** TO-DO ITEM **
Print out each record below, unaltered and complete, without its images.

** EXTRACTED ENTRIES **
╭──

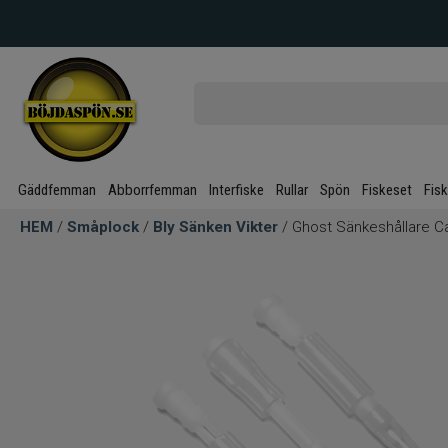
Gäddfemman
Abborrfemman
Interfiske
Rullar
Spön
Fiskeset
Fis
HEM
/
Småplock
/
Bly Sänken Vikter
/ Ghost Sänkeshållare C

╰──

** RESPONSE TO THIS EXERCISE **
Gäddfemman
Abborrfemman
Interfiske
Rullar
Spön
Fiskeset
Fis
HEM
/
Småplock
/
Bly Sänken Vikter
/ Ghost Sänkeshållare C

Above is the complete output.